Data section:
===

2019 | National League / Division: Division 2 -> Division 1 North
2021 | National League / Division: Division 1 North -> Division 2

===

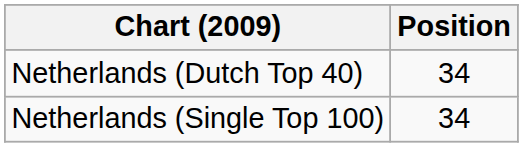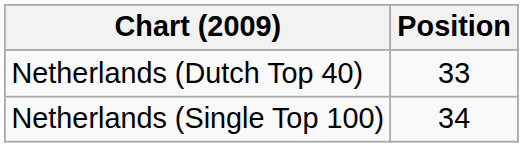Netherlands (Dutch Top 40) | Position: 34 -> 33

===

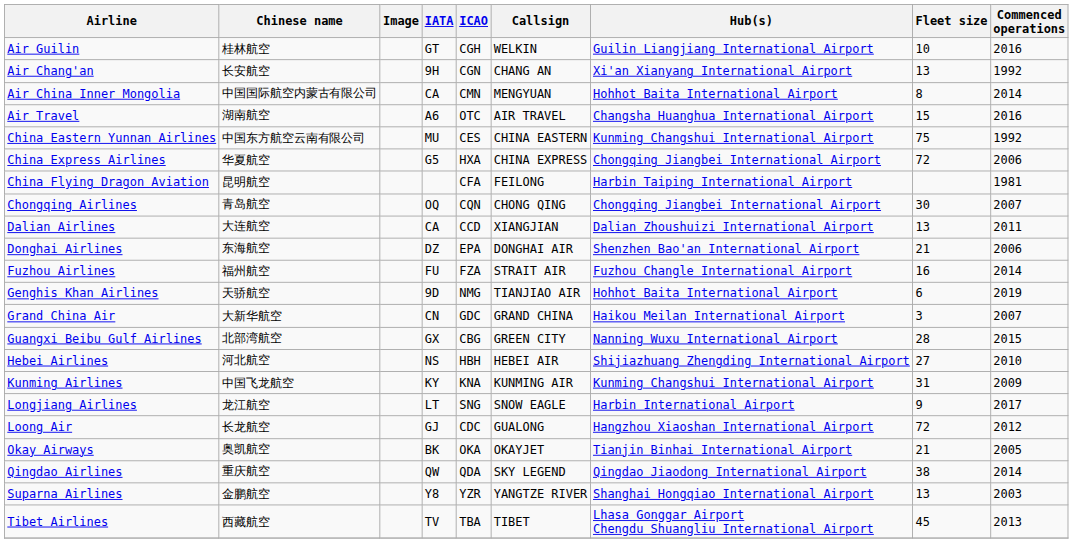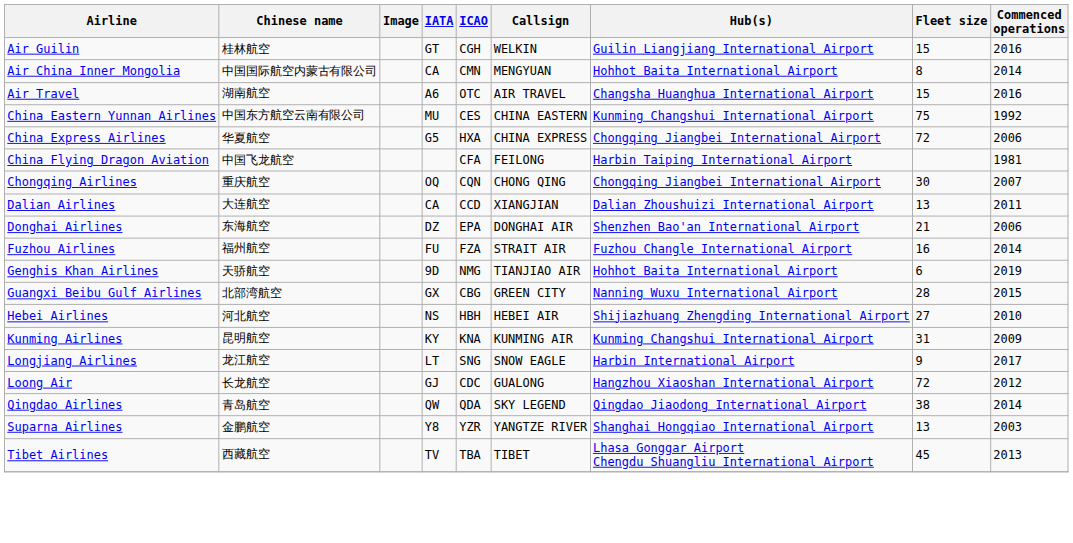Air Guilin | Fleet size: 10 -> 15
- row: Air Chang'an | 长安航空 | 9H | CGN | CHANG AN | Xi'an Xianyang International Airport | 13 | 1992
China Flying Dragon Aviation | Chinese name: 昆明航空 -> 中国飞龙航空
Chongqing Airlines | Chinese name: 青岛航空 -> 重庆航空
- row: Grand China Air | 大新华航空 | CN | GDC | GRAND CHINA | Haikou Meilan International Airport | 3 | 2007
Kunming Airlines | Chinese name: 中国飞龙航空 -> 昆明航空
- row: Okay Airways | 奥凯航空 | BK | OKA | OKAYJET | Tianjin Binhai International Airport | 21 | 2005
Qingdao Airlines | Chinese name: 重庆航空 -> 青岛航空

===

Task objective:
Transcribe the lines of the entries starting at the line containing "2019 | National" and ending at the line containing "2021 | National", including both of those lines.

Complete answer:
2019 | National League / Division: Division 2 -> Division 1 North
2021 | National League / Division: Division 1 North -> Division 2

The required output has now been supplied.